Data concordance between DHIS2 and source documents was below the World Health Organisation (WHO) performance standard of ≥ 80% on key malaria indicators. Presence of data clerks, and timely reporting were identified as the factors that improved data concordance. To improve the quality and timeliness of the DHIS2, having trained data staff at public health facilities is key. Alternatively, electronic primary data capture may help in reducing errors that arise during data capturing and aggregation.
有效的疟疾监测是撒哈拉以南非洲疟疾控制的关键策略。2012年,乌干达推出了地区卫生信息系统2.0版(DHIS2),然而,DHIS2疟疾监测数据的质量令人质疑。本研究的主要目的是评估Mayuge区选定的初级卫生设施中,DHIS2与设施源文件在选定的疟疾数据指标及影响因素方面的一致性水平。

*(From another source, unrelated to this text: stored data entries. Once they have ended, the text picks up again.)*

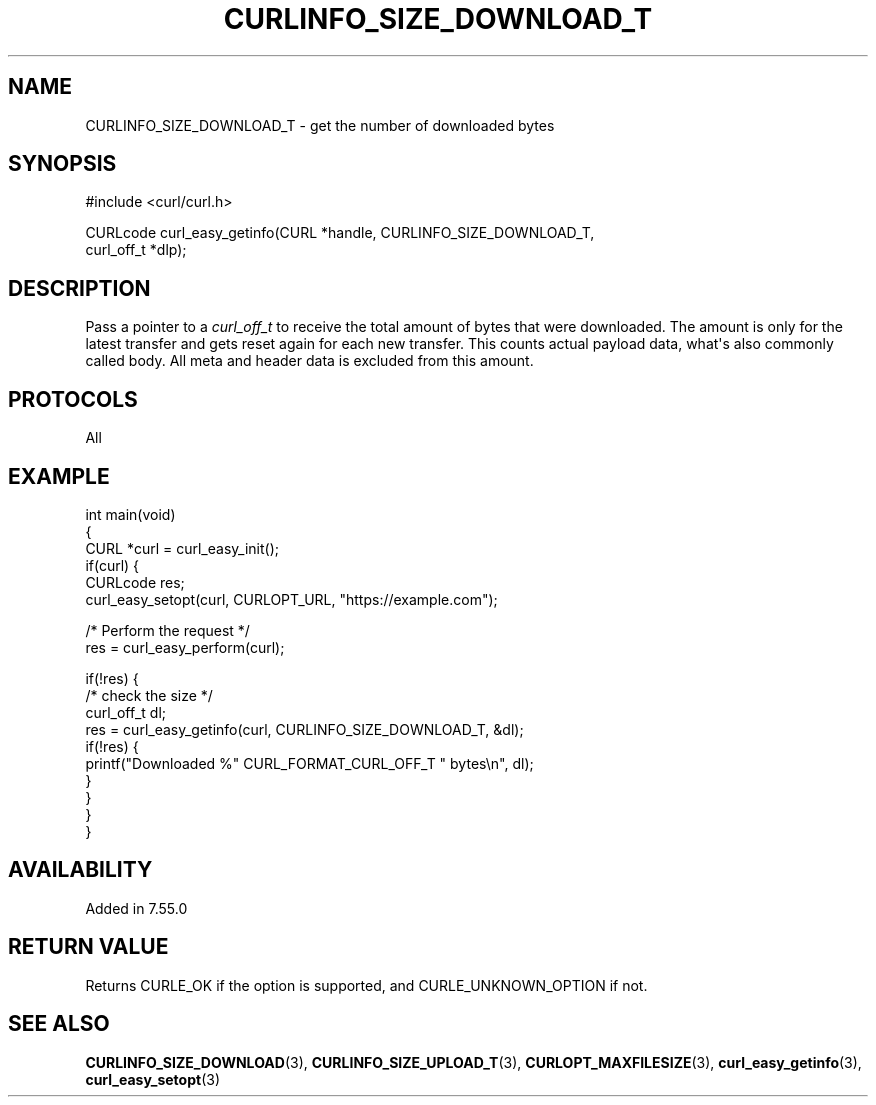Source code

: .\" generated by cd2nroff 0.1 from CURLINFO_SIZE_DOWNLOAD_T.md
.TH CURLINFO_SIZE_DOWNLOAD_T 3 "March 22 2024" libcurl
.SH NAME
CURLINFO_SIZE_DOWNLOAD_T \- get the number of downloaded bytes
.SH SYNOPSIS
.nf
#include <curl/curl.h>

CURLcode curl_easy_getinfo(CURL *handle, CURLINFO_SIZE_DOWNLOAD_T,
                           curl_off_t *dlp);
.fi
.SH DESCRIPTION
Pass a pointer to a \fIcurl_off_t\fP to receive the total amount of bytes that
were downloaded. The amount is only for the latest transfer and gets reset
again for each new transfer. This counts actual payload data, what\(aqs also
commonly called body. All meta and header data is excluded from this amount.
.SH PROTOCOLS
All
.SH EXAMPLE
.nf
int main(void)
{
  CURL *curl = curl_easy_init();
  if(curl) {
    CURLcode res;
    curl_easy_setopt(curl, CURLOPT_URL, "https://example.com");

    /* Perform the request */
    res = curl_easy_perform(curl);

    if(!res) {
      /* check the size */
      curl_off_t dl;
      res = curl_easy_getinfo(curl, CURLINFO_SIZE_DOWNLOAD_T, &dl);
      if(!res) {
        printf("Downloaded %" CURL_FORMAT_CURL_OFF_T " bytes\\n", dl);
      }
    }
  }
}
.fi
.SH AVAILABILITY
Added in 7.55.0
.SH RETURN VALUE
Returns CURLE_OK if the option is supported, and CURLE_UNKNOWN_OPTION if not.
.SH SEE ALSO
.BR CURLINFO_SIZE_DOWNLOAD (3),
.BR CURLINFO_SIZE_UPLOAD_T (3),
.BR CURLOPT_MAXFILESIZE (3),
.BR curl_easy_getinfo (3),
.BR curl_easy_setopt (3)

12家公共卫生设施参与了一项平行聚合混合方法研究。数据收集包括回顾2021年至2022年DHIS2每周报告中的关键疟疾指标数据以及选定公共卫生设施的源文件。对设施负责人和记录人员进行了深入访谈。数据一致性定义为DHIS2数据与源文件之间的一致性。使用具有聚类稳健标准误的修正泊松回归来评估与检测阳性率(TPR)数据一致性相关的因素。
DHIS2数据与门诊登记册中疑似疟疾病例数据的一致性为36.7%,95%置信区间[CI]为25.2, 49.9;检测的疑似病例为53.6%,95% CI为41.7, 65.05;检测阳性病例为55.3%,95% CI为43.0, 67.;TPR为56.8%,95% CI为43.9, 68.8。设施中存在卫生管理信息系统(HMIS)人员(调整患病率比[aPR]为1.41,(95% CI为1.20, 1.66))、及时报告(aPR = 1.15,95% CI为1.00, 1.31)以及疟疾快速诊断检测(RDT)缺货(aPR = 0.55,95% CI为0.35, 0.86)与数据一致性显著相关。定性数据强调定期数据核查以及卫生工作者对HMIS数据的认知价值是数据一致性的促进因素,而培训不足和快速诊断检测(RDT)缺货被确定为障碍。
DHIS2与源文件之间在关键疟疾指标上的数据一致性低于世界卫生组织(WHO)≥80%的绩效标准。数据录入员的存在和及时报告被确定为改善数据一致性的因素。为提高DHIS2的质量和及时性,公共卫生设施配备经过培训的数据人员是关键。或者,电子原始数据采集可能有助于减少数据采集和汇总过程中出现的错误。